Bien qu'il doive changer et faire changer les autres au nom du soi-disant retard pour sa survie (!?), le manager pense que ses décisions vont radicalement rompre avec le passé. Il va pourtant décider les mêmes choses que ses prédécesseurs. En effet, ces dernières décennies, la nature des décisions reste identique : rationalisation, performance et profit. Saupoudrées d'un peu de bonheur et de valeurs. Mais suffit-il de vouloir changer pour changer ? Suffit-il de vouloir changer les autres pour y parvenir ? Décréter le changement est trop facile pour que cela advienne. Devrions-nous changer car nous l'aurions tout simplement décidé ? Vieilles questions qui dès le XVIIe siècle, dans les mêmes termes, sont abordées par René Descartes dans son Discours de la méthode en nous invitant à « apprendre à changer nos désirs plutôt que l'ordre du monde ». Sa déclaration au chapitre III dans l'esprit du doute cartésien sera aussitôt contredite (chap. VI) avec son célèbre « se rendre maître et possesseur de la nature ». Le projet du changement, dès lors, est de se déclarer insatisfait (il faut donc changer) lorsque les choses échappent à l'homme ou s'il n'arrive pas à les dominer ou les posséder. Cet héritage de l'homme tout puissant et de l'insatisfaction permanente est encore bien réel aujourd'hui, ce qui peut expliquer cette fuite en avant et ce désir de changement jusqu'à ce que nous nous rendions maître de tout (tragique illusion). La remise en cause philosophique de ce principe à dû attendre Bergson au début du XXe siècle avec sa formule « C'est la vie qui change, pas le monde ».

Changer pour abandonner

Partir en quête d'une vie nouvelle, d'un comportement nouveau, s'écarter d'une voie qui n'est plus souhaitable, attendre autre chose d'autrui sont autant de situations de départ qui assignent à la nécessité de changer.

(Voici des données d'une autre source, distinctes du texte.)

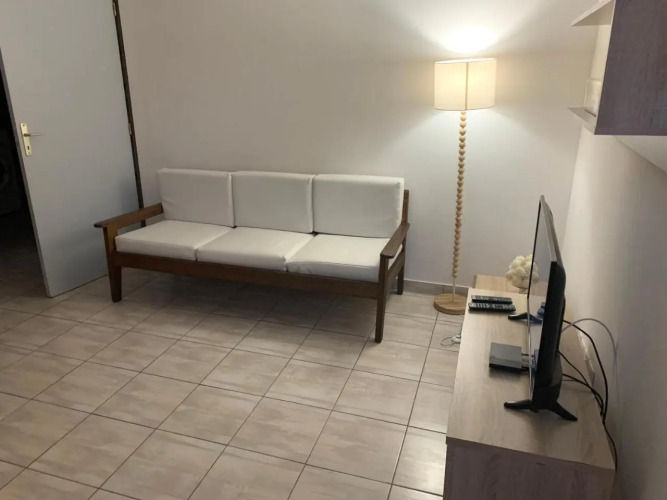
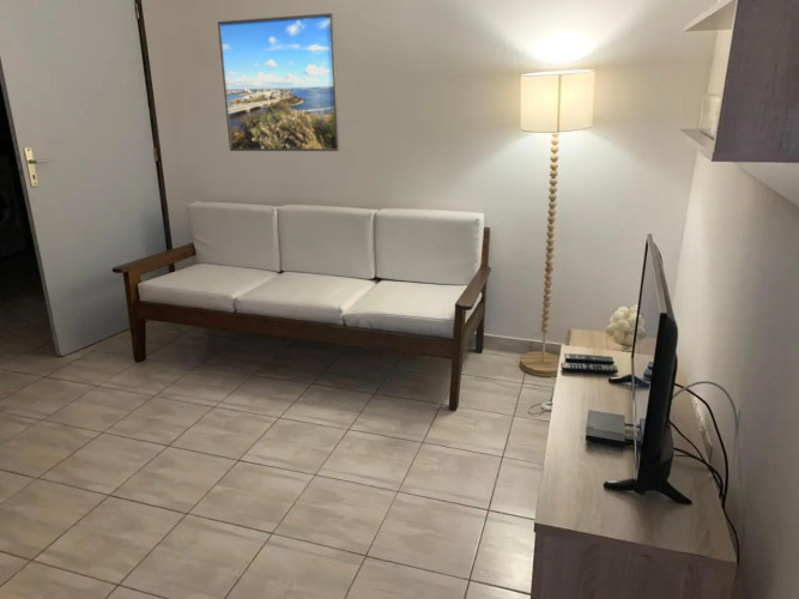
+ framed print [217,12,341,152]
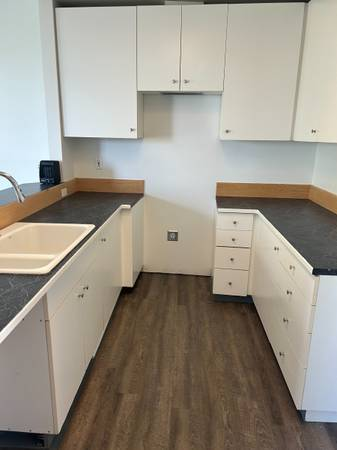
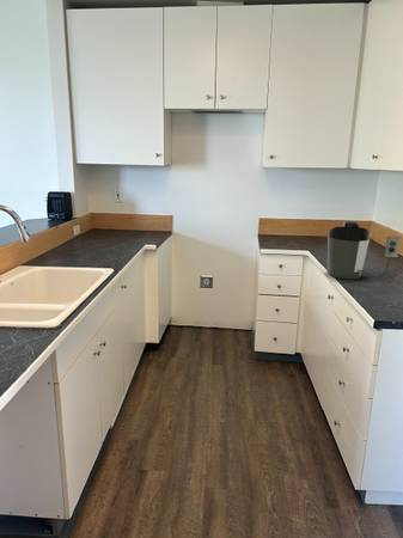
+ coffee maker [326,220,401,281]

Sont-ils pour autant une garantie de la mise en mouvement ? Certainement pas, l'expérience de nombreux managers le prouve. Mais au départ il y a désir d'autre chose, formulé par Spinoza 1 « Je résolus enfin de chercher s'il existait quelque objet qui fût un bien véritable [...] dont la découverte et la possession eussent pour fruit une éternité de joie continue et souveraine ». Le désir est peut-être au départ une fuite, une recherche, un espoir, une nécessité, il est moteur lorsqu'il identifie ce qui est présentement mauvais et qui peut être délaissé, abandonné ou perdu. C'est sans doute au prix de cette capacité d'abandon que se forge le désir de s'accrocher à du mieux, à du bien comme mis en exergue par Spinoza.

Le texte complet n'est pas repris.